I made new friends and learnt how powerful a bond people can form with each other through the commonality of exclusion. We learnt new skills, politics, strategy, PR, policy and precedent. We had all learnt that most basic of lessons; that its always worth a try. With this in mind we ran national campaigns, lobbied parliament and Peers, developed our own media, rationalised and reasoned. When we were ignored I learnt we could come together to produce our own evidence.
The Spartacus Report was born of desperation and tears. Speaking to Sue on the phone she mentioned we should probably pay more attention to the DLA reforms. I cried. And cried, and cried. With exhaustion and hopelessness. And so we agreed. The one with slightly better health than the other would lead, and the other donate brain time every day. And so we did. Others joined us, all of us working desperately, primarily from bed. We had no idea we were creating an entirely new form of protest, a 'from bed activism' or an entirely different, radical new way of working for sick and disabled people. We had no idea because we could barely get through each day.

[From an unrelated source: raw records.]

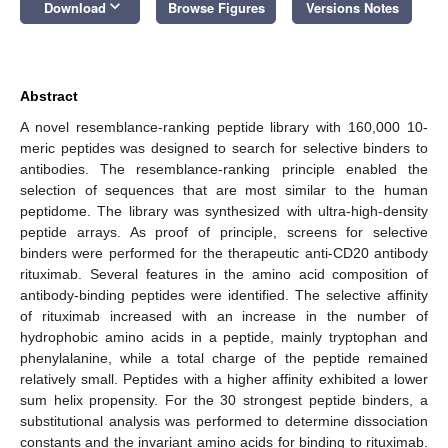
keyboard_arrow_down
Download
Browse Figures
Versions Notes
Abstract
A novel resemblance-ranking peptide library with 160,000 10-
meric peptides was designed to search for selective binders to
antibodies. The resemblance-ranking principle enabled the
selection of sequences that are most similar to the human
peptidome. The library was synthesized with ultra-high-density
peptide arrays. As proof of principle, screens for selective
binders were performed for the therapeutic anti-CD20 antibody
rituximab. Several features in the amino acid composition of
antibody-binding peptides were identified. The selective affinity
of rituximab increased with an increase in the number of
hydrophobic amino acids in a peptide, mainly tryptophan and
phenylalanine, while a total charge of the peptide remained
relatively small. Peptides with a higher affinity exhibited a lower
sum helix propensity. For the 30 strongest peptide binders, a
substitutional analysis was performed to determine dissociation
constants and the invariant amino acids for binding to rituximab.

I, quite frankly, have a life. I still do the things I enjoy. I smile, and I laugh. I get too drunk. I cry. I find joy in some things, sadness in others. I have hopes and I have dreams. I have love and I have sex. I have my life. I've lost ambitions for my career, I've lost the hope that I will live a "normal" life. I'm afraid of certain things in the future; missing out a sentence in my ESA50 reducing my income to £0, or living in poverty. What I thought my life is, and what I thought it was going to be, forever changed when my condition was recognised. My life wasn't destroyed or stolen; it was changed.
People with disabilities, from every walk of life, 'contribute' to society. This can be small unpaid contributions to scientific endeavour such as mine; it can be the incredible campaigning of the Broken Of Britain, Sue, Kailya and that gang, it can be the people in local and national government (e.g. Barrenness Grey-Thompson), or it can be the child who brings a smile to their parents' faces.
We disabled people have worth, and we most certainly have "lives". You think otherwise at your peril.